AFP: Chinese SARS measures too late to prevent nationwide crisis: analysts


Monday, 21-Apr-2003 3:30AM Story from AFP / Peter Harmsen

BEIJING, April 21 (AFP) - Drastic Chinese measures designed to curb SARS have likely come too late to prevent the epidemic from threatening virtually all the country's 1.3 billion people, according to analysts.

A decision to cancel the week-long May Day holidays to keep people from traveling will also have little effect since the virus has probably already spread to all corners of the continent-sized country, they said.

"It's too late, they can't put the genie back in the bottle," said Andrew Thompson, an expert on Chinese health issues at the Center for Strategic and International Studies in Washington.

"It's got to be everywhere by now, and if it isn't, it will soon be there," he said.

So far, 14 of China's 31 municipalities and provinces have reported SARS cases.

The most chilling aspect for many in China is the lack of clarity about the extent of Severe Acute Respiratory Syndrome.

The government has reported more than 1,800 confirmed cases nationwide, and at least 80 deaths, but few believe the statistics are complete.

Even Beijing seems to lack faith in the data it gets from the provinces, dispatching special investigative teams to detect under-reporting or cover-ups.

In the provinces, too, doctors only have partial ideas about what is going on in their immediate neighborhood.

In Qingxu County, a part of north China particularly badly hit with up to five SARS deaths, doctors at the People's Hospital have not had contact with their patients for days.

"People are scared to come here because of the SARS cases we've had," said a female doctor surnamed You. "So they go to small rural clinics instead."
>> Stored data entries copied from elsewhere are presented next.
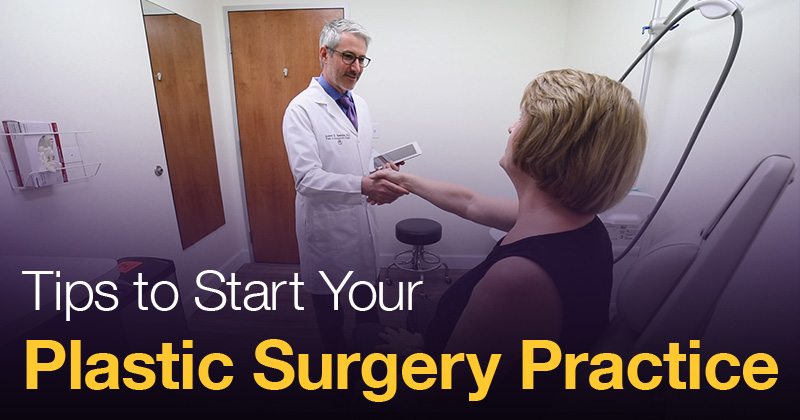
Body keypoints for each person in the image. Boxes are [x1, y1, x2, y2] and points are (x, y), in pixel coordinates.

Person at [365, 69, 647, 413]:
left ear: (547, 144)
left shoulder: (518, 277)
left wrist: (416, 353)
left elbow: (449, 392)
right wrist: (403, 178)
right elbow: (472, 203)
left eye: (523, 118)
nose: (511, 128)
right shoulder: (577, 223)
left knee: (365, 346)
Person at [282, 19, 408, 353]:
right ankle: (338, 380)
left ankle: (374, 370)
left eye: (361, 59)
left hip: (361, 223)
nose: (356, 67)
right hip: (327, 232)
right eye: (348, 57)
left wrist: (380, 169)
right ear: (325, 54)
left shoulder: (359, 105)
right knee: (332, 321)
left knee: (369, 310)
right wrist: (364, 184)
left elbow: (357, 159)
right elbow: (307, 178)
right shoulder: (301, 110)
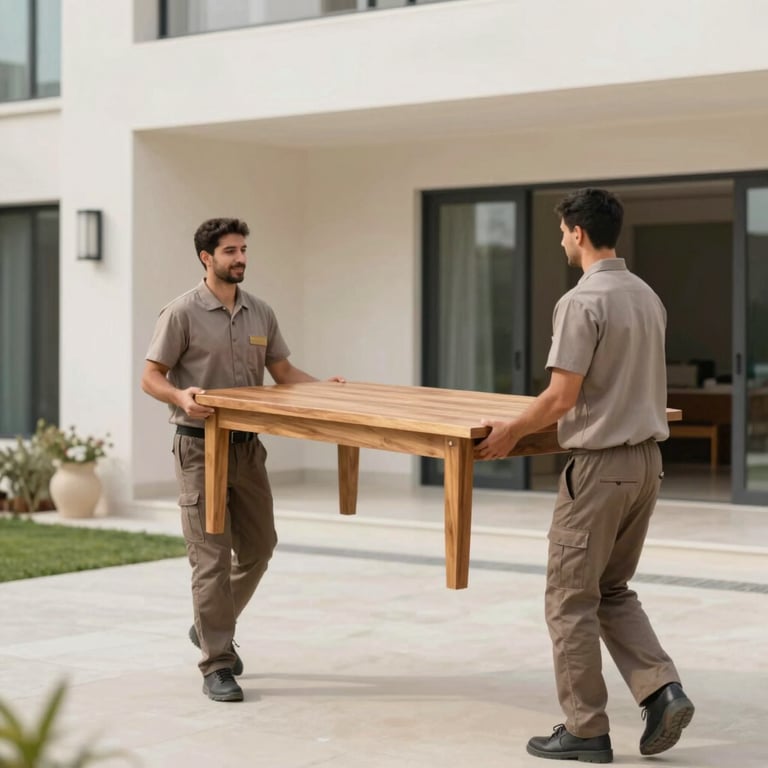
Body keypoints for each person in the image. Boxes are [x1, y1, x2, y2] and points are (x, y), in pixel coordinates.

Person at [474, 188, 694, 762]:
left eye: (562, 233)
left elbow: (560, 396)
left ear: (576, 231)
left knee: (569, 598)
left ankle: (585, 729)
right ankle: (662, 691)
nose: (562, 242)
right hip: (646, 463)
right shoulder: (647, 296)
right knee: (611, 589)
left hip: (599, 470)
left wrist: (511, 430)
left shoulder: (581, 301)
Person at [141, 217, 344, 703]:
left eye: (244, 249)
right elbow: (151, 376)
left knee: (259, 547)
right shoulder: (181, 312)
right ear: (206, 257)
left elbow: (282, 371)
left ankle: (209, 623)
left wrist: (324, 389)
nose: (240, 258)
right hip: (199, 447)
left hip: (248, 448)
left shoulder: (260, 312)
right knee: (210, 557)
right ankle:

Showing the potential damage SARS can wreak, tuberculosis which spreads in much the same way, has infected 4.5 million people in China, according to official statistics.

The rapid spread of SARS has only been possible because China now, after 20 years of reform, is a freer society than anytime previously in history.
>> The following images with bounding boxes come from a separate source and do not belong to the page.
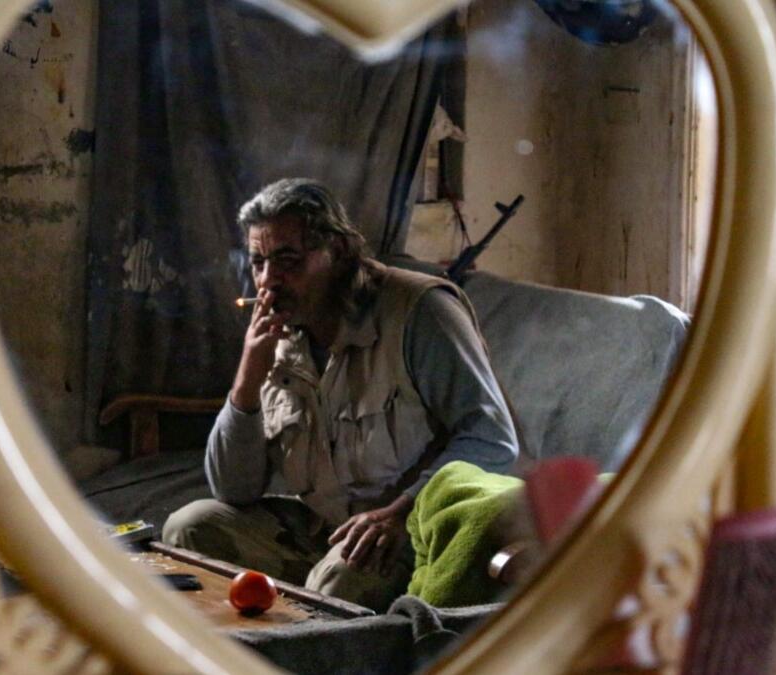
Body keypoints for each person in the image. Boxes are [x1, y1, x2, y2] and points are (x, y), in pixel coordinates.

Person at [163, 178, 520, 611]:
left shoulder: (420, 313)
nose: (268, 281)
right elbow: (233, 489)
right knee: (188, 528)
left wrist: (401, 512)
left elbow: (491, 438)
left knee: (334, 586)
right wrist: (248, 379)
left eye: (288, 260)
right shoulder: (281, 328)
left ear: (336, 253)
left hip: (406, 529)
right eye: (258, 262)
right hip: (324, 527)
Chinese travel longer and more frequently than ever before, ensuring that new strands of virus inevitably get a free ride to all habitable parts of the country.

The biggest contribution to the spread of novel diseases is made by China's 94 million migrant workers who hail from the countryside and seek work in places like Beijing and Guangzhou.

When they return home for major holidays -- like the just-canceled May Day vacation -- they introduce not only new big-city fashions and habits, but occasionally also previously unknown diseases.

The result, as SARS reaches rural China this way, is likely to be disastrous, by the health ministry's own admission.

"Rural medical facilities are relatively weak, and the awareness among farmers of self-protection is generally not as high as in the cities," Vice Health Minister Gao Qian said at a briefing Sunday.

"So once the disaster spreads to these areas, the consequences will be especially grim," he said.

Illustrating the problems of the countryside, more than 60 percent of rural tuberculosis patients leave hospital before fully recovering because they cannot afford to pay for treatment.

The danger of a significantly higher death toll will come if or when SARS starts affecting parts of China already struggling with other widespread and lethal diseases, according to experts.

Tuberculosis patients are more drug-resistant, meaning that it will be much harder to cure them of SARS.

And impoverished Henan province, where two SARS cases have now been reported, is also the home of thousands of rural dwellers who had their immune defenses weakened by HIV.

"As it spreads in Henan, it will get much, much worse," said Thompson. "The mortality rate will rise to much more than four percent."